Extracted data entries:
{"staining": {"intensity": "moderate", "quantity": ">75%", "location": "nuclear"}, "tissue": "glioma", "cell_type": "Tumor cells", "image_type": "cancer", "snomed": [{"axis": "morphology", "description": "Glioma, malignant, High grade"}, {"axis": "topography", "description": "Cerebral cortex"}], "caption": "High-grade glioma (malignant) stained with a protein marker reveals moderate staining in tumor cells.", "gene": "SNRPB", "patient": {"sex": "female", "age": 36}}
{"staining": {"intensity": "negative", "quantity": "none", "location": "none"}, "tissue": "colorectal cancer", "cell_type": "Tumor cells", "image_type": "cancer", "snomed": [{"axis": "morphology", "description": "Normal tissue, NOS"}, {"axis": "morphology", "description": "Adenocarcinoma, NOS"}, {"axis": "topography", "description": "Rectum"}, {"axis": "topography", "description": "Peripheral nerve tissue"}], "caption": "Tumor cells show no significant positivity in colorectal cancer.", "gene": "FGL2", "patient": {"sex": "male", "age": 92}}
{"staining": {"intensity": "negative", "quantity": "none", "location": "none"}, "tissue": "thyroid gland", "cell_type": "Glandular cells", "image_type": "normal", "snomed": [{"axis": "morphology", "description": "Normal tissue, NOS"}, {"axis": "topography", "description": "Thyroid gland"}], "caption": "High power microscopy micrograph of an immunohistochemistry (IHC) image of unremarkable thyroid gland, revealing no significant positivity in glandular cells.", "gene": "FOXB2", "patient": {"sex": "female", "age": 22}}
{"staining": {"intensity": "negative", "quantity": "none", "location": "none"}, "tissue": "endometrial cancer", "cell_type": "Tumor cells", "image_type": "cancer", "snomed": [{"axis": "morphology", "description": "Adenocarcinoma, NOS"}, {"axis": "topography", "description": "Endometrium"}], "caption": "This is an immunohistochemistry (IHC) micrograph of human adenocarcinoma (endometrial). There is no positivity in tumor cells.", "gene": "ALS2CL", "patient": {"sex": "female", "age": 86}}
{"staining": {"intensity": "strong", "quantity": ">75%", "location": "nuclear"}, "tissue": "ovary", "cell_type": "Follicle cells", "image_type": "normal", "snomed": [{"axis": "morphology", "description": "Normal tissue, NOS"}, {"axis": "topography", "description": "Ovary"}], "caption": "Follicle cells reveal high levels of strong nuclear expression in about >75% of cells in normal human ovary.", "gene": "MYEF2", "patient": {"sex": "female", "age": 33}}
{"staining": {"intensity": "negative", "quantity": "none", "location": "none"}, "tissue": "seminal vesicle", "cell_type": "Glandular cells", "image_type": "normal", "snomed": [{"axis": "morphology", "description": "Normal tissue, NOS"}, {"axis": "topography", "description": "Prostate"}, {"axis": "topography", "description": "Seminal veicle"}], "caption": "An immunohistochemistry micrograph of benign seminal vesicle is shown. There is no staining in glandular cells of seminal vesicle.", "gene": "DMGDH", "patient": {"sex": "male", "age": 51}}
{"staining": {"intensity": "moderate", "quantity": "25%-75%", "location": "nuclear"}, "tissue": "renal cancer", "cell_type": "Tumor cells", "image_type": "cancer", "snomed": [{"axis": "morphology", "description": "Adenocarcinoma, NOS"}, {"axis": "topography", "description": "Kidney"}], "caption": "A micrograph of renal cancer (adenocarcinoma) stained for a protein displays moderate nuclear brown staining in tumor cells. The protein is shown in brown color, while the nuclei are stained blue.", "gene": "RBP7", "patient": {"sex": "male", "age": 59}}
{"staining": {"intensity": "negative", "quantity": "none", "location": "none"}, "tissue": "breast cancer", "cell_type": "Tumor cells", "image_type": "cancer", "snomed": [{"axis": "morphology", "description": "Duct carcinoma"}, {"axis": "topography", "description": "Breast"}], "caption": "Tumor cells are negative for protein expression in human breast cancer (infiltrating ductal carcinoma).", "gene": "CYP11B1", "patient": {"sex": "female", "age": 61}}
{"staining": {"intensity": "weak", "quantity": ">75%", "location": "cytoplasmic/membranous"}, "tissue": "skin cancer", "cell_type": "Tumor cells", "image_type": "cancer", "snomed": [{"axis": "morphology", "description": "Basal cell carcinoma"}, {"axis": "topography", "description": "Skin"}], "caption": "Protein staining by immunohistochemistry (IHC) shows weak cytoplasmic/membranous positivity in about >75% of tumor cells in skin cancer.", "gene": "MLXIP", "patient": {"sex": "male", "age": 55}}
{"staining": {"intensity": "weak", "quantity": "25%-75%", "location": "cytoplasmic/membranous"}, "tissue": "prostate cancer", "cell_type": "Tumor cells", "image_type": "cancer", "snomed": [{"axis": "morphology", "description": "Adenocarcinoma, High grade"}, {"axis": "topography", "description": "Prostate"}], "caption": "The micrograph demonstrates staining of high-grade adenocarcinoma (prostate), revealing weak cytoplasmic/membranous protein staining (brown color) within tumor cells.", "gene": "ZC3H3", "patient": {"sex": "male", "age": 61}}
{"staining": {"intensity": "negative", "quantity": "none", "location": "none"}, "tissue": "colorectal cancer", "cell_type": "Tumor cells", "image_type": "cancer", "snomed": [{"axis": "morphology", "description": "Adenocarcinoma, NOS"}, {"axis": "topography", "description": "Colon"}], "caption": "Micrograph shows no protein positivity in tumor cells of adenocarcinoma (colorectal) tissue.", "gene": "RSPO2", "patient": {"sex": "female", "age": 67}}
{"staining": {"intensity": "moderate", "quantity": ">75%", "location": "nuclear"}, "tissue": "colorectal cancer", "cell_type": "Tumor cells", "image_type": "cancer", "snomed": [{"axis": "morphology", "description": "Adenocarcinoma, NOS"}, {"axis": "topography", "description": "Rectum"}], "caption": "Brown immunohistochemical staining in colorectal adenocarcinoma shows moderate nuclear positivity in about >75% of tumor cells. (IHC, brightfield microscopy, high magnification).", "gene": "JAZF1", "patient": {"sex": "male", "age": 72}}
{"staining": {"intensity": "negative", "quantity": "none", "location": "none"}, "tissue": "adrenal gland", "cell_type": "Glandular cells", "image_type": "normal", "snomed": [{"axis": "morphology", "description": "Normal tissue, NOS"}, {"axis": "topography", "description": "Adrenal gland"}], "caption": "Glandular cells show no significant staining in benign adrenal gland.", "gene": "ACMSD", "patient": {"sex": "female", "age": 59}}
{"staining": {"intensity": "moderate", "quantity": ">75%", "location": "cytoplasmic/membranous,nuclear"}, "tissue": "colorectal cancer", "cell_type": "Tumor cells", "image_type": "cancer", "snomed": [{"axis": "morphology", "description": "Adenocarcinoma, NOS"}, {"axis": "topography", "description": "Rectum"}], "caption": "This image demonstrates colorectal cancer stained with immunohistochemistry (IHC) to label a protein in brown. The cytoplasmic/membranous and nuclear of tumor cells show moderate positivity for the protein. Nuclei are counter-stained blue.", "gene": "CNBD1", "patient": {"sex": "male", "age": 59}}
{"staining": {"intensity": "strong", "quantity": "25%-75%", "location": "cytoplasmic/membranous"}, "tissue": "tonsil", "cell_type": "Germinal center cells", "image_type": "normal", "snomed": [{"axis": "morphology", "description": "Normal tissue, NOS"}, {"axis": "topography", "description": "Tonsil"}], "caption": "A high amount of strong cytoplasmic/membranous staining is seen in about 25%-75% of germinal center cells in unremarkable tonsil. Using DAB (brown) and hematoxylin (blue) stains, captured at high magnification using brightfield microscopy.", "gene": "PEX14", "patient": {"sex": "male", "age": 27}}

**The task:** This exercise calls for repeating every line of the data exactly.

**Exercise solution:**
{"staining": {"intensity": "moderate", "quantity": ">75%", "location": "nuclear"}, "tissue": "glioma", "cell_type": "Tumor cells", "image_type": "cancer", "snomed": [{"axis": "morphology", "description": "Glioma, malignant, High grade"}, {"axis": "topography", "description": "Cerebral cortex"}], "caption": "High-grade glioma (malignant) stained with a protein marker reveals moderate staining in tumor cells.", "gene": "SNRPB", "patient": {"sex": "female", "age": 36}}
{"staining": {"intensity": "negative", "quantity": "none", "location": "none"}, "tissue": "colorectal cancer", "cell_type": "Tumor cells", "image_type": "cancer", "snomed": [{"axis": "morphology", "description": "Normal tissue, NOS"}, {"axis": "morphology", "description": "Adenocarcinoma, NOS"}, {"axis": "topography", "description": "Rectum"}, {"axis": "topography", "description": "Peripheral nerve tissue"}], "caption": "Tumor cells show no significant positivity in colorectal cancer.", "gene": "FGL2", "patient": {"sex": "male", "age": 92}}
{"staining": {"intensity": "negative", "quantity": "none", "location": "none"}, "tissue": "thyroid gland", "cell_type": "Glandular cells", "image_type": "normal", "snomed": [{"axis": "morphology", "description": "Normal tissue, NOS"}, {"axis": "topography", "description": "Thyroid gland"}], "caption": "High power microscopy micrograph of an immunohistochemistry (IHC) image of unremarkable thyroid gland, revealing no significant positivity in glandular cells.", "gene": "FOXB2", "patient": {"sex": "female", "age": 22}}
{"staining": {"intensity": "negative", "quantity": "none", "location": "none"}, "tissue": "endometrial cancer", "cell_type": "Tumor cells", "image_type": "cancer", "snomed": [{"axis": "morphology", "description": "Adenocarcinoma, NOS"}, {"axis": "topography", "description": "Endometrium"}], "caption": "This is an immunohistochemistry (IHC) micrograph of human adenocarcinoma (endometrial). There is no positivity in tumor cells.", "gene": "ALS2CL", "patient": {"sex": "female", "age": 86}}
{"staining": {"intensity": "strong", "quantity": ">75%", "location": "nuclear"}, "tissue": "ovary", "cell_type": "Follicle cells", "image_type": "normal", "snomed": [{"axis": "morphology", "description": "Normal tissue, NOS"}, {"axis": "topography", "description": "Ovary"}], "caption": "Follicle cells reveal high levels of strong nuclear expression in about >75% of cells in normal human ovary.", "gene": "MYEF2", "patient": {"sex": "female", "age": 33}}
{"staining": {"intensity": "negative", "quantity": "none", "location": "none"}, "tissue": "seminal vesicle", "cell_type": "Glandular cells", "image_type": "normal", "snomed": [{"axis": "morphology", "description": "Normal tissue, NOS"}, {"axis": "topography", "description": "Prostate"}, {"axis": "topography", "description": "Seminal veicle"}], "caption": "An immunohistochemistry micrograph of benign seminal vesicle is shown. There is no staining in glandular cells of seminal vesicle.", "gene": "DMGDH", "patient": {"sex": "male", "age": 51}}
{"staining": {"intensity": "moderate", "quantity": "25%-75%", "location": "nuclear"}, "tissue": "renal cancer", "cell_type": "Tumor cells", "image_type": "cancer", "snomed": [{"axis": "morphology", "description": "Adenocarcinoma, NOS"}, {"axis": "topography", "description": "Kidney"}], "caption": "A micrograph of renal cancer (adenocarcinoma) stained for a protein displays moderate nuclear brown staining in tumor cells. The protein is shown in brown color, while the nuclei are stained blue.", "gene": "RBP7", "patient": {"sex": "male", "age": 59}}
{"staining": {"intensity": "negative", "quantity": "none", "location": "none"}, "tissue": "breast cancer", "cell_type": "Tumor cells", "image_type": "cancer", "snomed": [{"axis": "morphology", "description": "Duct carcinoma"}, {"axis": "topography", "description": "Breast"}], "caption": "Tumor cells are negative for protein expression in human breast cancer (infiltrating ductal carcinoma).", "gene": "CYP11B1", "patient": {"sex": "female", "age": 61}}
{"staining": {"intensity": "weak", "quantity": ">75%", "location": "cytoplasmic/membranous"}, "tissue": "skin cancer", "cell_type": "Tumor cells", "image_type": "cancer", "snomed": [{"axis": "morphology", "description": "Basal cell carcinoma"}, {"axis": "topography", "description": "Skin"}], "caption": "Protein staining by immunohistochemistry (IHC) shows weak cytoplasmic/membranous positivity in about >75% of tumor cells in skin cancer.", "gene": "MLXIP", "patient": {"sex": "male", "age": 55}}
{"staining": {"intensity": "weak", "quantity": "25%-75%", "location": "cytoplasmic/membranous"}, "tissue": "prostate cancer", "cell_type": "Tumor cells", "image_type": "cancer", "snomed": [{"axis": "morphology", "description": "Adenocarcinoma, High grade"}, {"axis": "topography", "description": "Prostate"}], "caption": "The micrograph demonstrates staining of high-grade adenocarcinoma (prostate), revealing weak cytoplasmic/membranous protein staining (brown color) within tumor cells.", "gene": "ZC3H3", "patient": {"sex": "male", "age": 61}}
{"staining": {"intensity": "negative", "quantity": "none", "location": "none"}, "tissue": "colorectal cancer", "cell_type": "Tumor cells", "image_type": "cancer", "snomed": [{"axis": "morphology", "description": "Adenocarcinoma, NOS"}, {"axis": "topography", "description": "Colon"}], "caption": "Micrograph shows no protein positivity in tumor cells of adenocarcinoma (colorectal) tissue.", "gene": "RSPO2", "patient": {"sex": "female", "age": 67}}
{"staining": {"intensity": "moderate", "quantity": ">75%", "location": "nuclear"}, "tissue": "colorectal cancer", "cell_type": "Tumor cells", "image_type": "cancer", "snomed": [{"axis": "morphology", "description": "Adenocarcinoma, NOS"}, {"axis": "topography", "description": "Rectum"}], "caption": "Brown immunohistochemical staining in colorectal adenocarcinoma shows moderate nuclear positivity in about >75% of tumor cells. (IHC, brightfield microscopy, high magnification).", "gene": "JAZF1", "patient": {"sex": "male", "age": 72}}
{"staining": {"intensity": "negative", "quantity": "none", "location": "none"}, "tissue": "adrenal gland", "cell_type": "Glandular cells", "image_type": "normal", "snomed": [{"axis": "morphology", "description": "Normal tissue, NOS"}, {"axis": "topography", "description": "Adrenal gland"}], "caption": "Glandular cells show no significant staining in benign adrenal gland.", "gene": "ACMSD", "patient": {"sex": "female", "age": 59}}
{"staining": {"intensity": "moderate", "quantity": ">75%", "location": "cytoplasmic/membranous,nuclear"}, "tissue": "colorectal cancer", "cell_type": "Tumor cells", "image_type": "cancer", "snomed": [{"axis": "morphology", "description": "Adenocarcinoma, NOS"}, {"axis": "topography", "description": "Rectum"}], "caption": "This image demonstrates colorectal cancer stained with immunohistochemistry (IHC) to label a protein in brown. The cytoplasmic/membranous and nuclear of tumor cells show moderate positivity for the protein. Nuclei are counter-stained blue.", "gene": "CNBD1", "patient": {"sex": "male", "age": 59}}
{"staining": {"intensity": "strong", "quantity": "25%-75%", "location": "cytoplasmic/membranous"}, "tissue": "tonsil", "cell_type": "Germinal center cells", "image_type": "normal", "snomed": [{"axis": "morphology", "description": "Normal tissue, NOS"}, {"axis": "topography", "description": "Tonsil"}], "caption": "A high amount of strong cytoplasmic/membranous staining is seen in about 25%-75% of germinal center cells in unremarkable tonsil. Using DAB (brown) and hematoxylin (blue) stains, captured at high magnification using brightfield microscopy.", "gene": "PEX14", "patient": {"sex": "male", "age": 27}}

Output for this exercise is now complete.